» **Text for analysis**
☆ ☆ ☆ ☆ ☆ ☆ ☆

Yeah that's right, but logically the attach/detach are DDL and are not
most frequent operations, so are you worried about performance due to
locking?

> 2) Changing relation OIDs (by, say, vacuum full) would immediately result in index
> inconsistency, what do you suppose to do with internal processes that could change
> relation OIDs? Also this question

I want to clarify that we don't store relation OIDs directly in the
global index. Instead, the global index holds partition IDs, and the
mapping from partition ID to relation OID is managed in a new catalog
table, pg_index_partition. It's important to note that VACUUM FULL
operations only alter the relfilenumber (the disk file OID), not the
relation OID itself, which remains constant for the lifetime of the
relation.

What does change during a VACUUM FULL are the TIDs (tuple IDs).
Because of this, all indexes, including global indexes, are reindexed.
As I mentioned in my proposal, there's a significant opportunity for
optimization here. Reindexing large global indexes is a costly
operation, and I've proposed some ideas to improve this process.

> 3) Would single sort space be enough for a more typical case when we have
> hundreds of partitions with hundreds of millions records in each? It is a normal
> production case for partitioned tables.

In general, users ideally wouldn't use a global index everywhere. It
really comes down to their specific use case – they should only opt
for a global index when they can't effectively partition their data
without one. The idea is that the amount of data in the sort space
should essentially be the same as if the table wasn't partitioned at
all. That's a good point for consideration. I agree that global
indexes shouldn't be a default choice for every use case. They're most
beneficial when a user's data access patterns inherently prevent
effective partitioning without them. In such scenarios, the amount of
data in the sort space would ideally remain comparable to an
unpartitioned table.

> 4) Update-heavy partitioned tables that should run vacuum frequently. Significant
> vacuum slowdown would result in going beyond SLAs without corresponding
> significant improvements.

☆ ☆ ☆ ☆ ☆ ☆ ☆

Camera calibration data:
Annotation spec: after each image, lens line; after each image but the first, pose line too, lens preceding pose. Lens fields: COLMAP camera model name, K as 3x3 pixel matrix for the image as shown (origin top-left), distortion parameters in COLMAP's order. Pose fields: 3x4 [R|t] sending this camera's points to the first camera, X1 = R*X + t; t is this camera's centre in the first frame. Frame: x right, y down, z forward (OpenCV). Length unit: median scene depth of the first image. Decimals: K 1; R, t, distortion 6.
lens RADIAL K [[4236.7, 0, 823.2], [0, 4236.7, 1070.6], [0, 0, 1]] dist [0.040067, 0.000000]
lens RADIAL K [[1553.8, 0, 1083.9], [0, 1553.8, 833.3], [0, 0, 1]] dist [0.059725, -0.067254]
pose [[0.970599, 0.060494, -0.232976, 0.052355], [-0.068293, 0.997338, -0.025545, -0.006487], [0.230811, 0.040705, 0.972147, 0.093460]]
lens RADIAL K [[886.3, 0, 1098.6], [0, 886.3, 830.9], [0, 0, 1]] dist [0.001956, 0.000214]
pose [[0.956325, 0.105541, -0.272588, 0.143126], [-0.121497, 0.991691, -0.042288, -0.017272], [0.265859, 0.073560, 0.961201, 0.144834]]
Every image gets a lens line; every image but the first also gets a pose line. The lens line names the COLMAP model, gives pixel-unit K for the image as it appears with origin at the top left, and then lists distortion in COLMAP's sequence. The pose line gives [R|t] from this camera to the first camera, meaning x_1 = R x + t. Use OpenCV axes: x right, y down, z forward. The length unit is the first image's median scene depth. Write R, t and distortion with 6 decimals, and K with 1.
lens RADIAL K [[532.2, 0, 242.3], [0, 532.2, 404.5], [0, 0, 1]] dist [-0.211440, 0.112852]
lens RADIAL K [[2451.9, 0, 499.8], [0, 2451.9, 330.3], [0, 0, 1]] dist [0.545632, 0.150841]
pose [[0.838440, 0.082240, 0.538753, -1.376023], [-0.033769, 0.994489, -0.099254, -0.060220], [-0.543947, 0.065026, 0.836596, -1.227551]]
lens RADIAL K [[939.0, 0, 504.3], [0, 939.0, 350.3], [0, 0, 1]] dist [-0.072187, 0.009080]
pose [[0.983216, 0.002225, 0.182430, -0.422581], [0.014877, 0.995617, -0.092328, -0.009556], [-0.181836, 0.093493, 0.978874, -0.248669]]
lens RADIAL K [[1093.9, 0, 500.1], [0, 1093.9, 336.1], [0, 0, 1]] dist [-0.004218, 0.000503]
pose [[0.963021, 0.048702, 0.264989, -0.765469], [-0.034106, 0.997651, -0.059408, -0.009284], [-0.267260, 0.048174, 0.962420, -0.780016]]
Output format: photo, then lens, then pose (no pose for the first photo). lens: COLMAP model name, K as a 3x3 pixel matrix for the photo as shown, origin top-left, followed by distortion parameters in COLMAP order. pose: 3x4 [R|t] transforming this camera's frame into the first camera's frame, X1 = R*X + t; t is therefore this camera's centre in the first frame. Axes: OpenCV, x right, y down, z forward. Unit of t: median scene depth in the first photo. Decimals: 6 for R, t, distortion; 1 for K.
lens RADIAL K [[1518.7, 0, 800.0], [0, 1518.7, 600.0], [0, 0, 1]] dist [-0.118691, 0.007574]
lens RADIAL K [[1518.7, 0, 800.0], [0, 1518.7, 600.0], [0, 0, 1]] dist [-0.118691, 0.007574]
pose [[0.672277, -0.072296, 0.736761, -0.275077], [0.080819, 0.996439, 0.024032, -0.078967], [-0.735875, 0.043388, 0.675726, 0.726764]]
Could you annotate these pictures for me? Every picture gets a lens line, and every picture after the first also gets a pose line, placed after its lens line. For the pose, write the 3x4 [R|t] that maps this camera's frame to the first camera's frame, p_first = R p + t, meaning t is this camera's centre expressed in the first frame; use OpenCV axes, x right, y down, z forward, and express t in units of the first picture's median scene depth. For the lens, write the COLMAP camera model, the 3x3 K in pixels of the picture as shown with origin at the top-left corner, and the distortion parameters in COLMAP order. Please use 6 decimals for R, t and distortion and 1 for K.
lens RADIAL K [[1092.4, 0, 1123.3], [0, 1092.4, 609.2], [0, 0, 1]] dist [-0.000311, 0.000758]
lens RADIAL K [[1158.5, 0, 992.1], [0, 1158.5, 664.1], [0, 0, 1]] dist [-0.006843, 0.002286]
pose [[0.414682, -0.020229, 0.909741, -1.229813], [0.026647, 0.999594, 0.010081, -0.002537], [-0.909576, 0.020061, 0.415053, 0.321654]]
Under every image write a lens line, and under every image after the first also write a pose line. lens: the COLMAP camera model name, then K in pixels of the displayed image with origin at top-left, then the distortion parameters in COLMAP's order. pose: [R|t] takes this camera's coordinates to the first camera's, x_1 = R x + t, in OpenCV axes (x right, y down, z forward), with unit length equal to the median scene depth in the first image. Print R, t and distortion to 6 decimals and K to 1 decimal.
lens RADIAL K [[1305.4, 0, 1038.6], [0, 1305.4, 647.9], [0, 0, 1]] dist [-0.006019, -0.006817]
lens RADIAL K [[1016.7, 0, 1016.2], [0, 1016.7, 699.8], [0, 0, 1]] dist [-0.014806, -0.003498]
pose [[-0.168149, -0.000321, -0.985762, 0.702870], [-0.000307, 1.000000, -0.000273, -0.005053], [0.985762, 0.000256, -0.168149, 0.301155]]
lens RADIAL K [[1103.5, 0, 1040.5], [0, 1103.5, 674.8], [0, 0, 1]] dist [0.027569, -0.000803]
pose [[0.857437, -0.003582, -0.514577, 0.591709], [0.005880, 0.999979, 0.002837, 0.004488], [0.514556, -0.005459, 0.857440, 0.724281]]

☆ ☆ ☆ ☆ ☆ ☆ ☆

» **Your task**
Can you write the next part of the global index discussion above, continuing after its last quoted point about update-heavy partitioned tables?

» **Answer below**
>
You've got it. I'm on board with prioritizing a VACUUM optimization
solution for partitioned tables with global indexes. My initial
proposal touched on a proof-of-concept experiment, which indicated no
significant performance hit with global index after the optimization.
I'll share the detailed VACUUM optimization proposal in this thread
within the next couple of days.

--
Regards,
Dilip Kumar
Google



Re: Proposal: Global Index for PostgreSQL

From
Bruce Momjian
Date:
On Mon, Jun  9, 2025 at 03:28:38PM +0530, Dilip Kumar wrote:
> On Mon, Jun 9, 2025 at 2:03 PM Nikita Malakhov <hukutoc@gmail.com> wrote:
> > Global Indexes is a very interesting functionality that has both significant advantages
> > and drawbacks, and the community seems not ready to accept it without very strong
> > motivation.
> 
> I understand that this is a hard problem and needs changes in many
> critical modules. I don't think there should be a problem with the
> motivation of this work, but I believe the main issue lies in the
> project's complexity.
...
> In general, users ideally wouldn't use a global index everywhere. It
> really comes down to their specific use case – they should only opt
> for a global index when they can't effectively partition their data
> without one. The idea is that the amount of data in the sort space
> should essentially be the same as if the table wasn't partitioned at
> all. That's a good point for consideration. I agree that global
> indexes shouldn't be a default choice for every use case. They're most
> beneficial when a user's data access patterns inherently prevent
> effective partitioning without them. In such scenarios, the amount of
> data in the sort space would ideally remain comparable to an
> unpartitioned table.

There are certainly use cases where this would be helpful, but I think
the big question is whether it would have so many negatives that most
people who try to use it would eventually remove it.  I have heard that
happened to other relational systems who support global indexes, so I
think we have to consider that possibility.  The problem is you might
need to actually write the patch to find out.

-- 
  Bruce Momjian  <bruce@momjian.us>        https://momjian.us
  EDB                                      https://enterprisedb.com

  Do not let urgent matters crowd out time for investment in the future.



Re: Proposal: Global Index for PostgreSQL

From
Dilip Kumar
Date:
On Wed, Jun 11, 2025 at 1:08 AM Bruce Momjian <bruce@momjian.us> wrote:
>
> On Mon, Jun  9, 2025 at 05:51:25PM -0400, Bruce Momjian wrote:
> > On Mon, Jun  9, 2025 at 03:28:38PM +0530, Dilip Kumar wrote:
> > There are certainly use cases where this would be helpful, but I think
> > the big question is whether it would have so many negatives that most
> > people who try to use it would eventually remove it.  I have heard that
> > happened to other relational systems who support global indexes, so I
> > think we have to consider that possibility.  The problem is you might
> > need to actually write the patch to find out.
>
> FYI, I wrote a blog about global indexes in 2020:

Oh interesting, I would be happy to have a look at it, Thanks.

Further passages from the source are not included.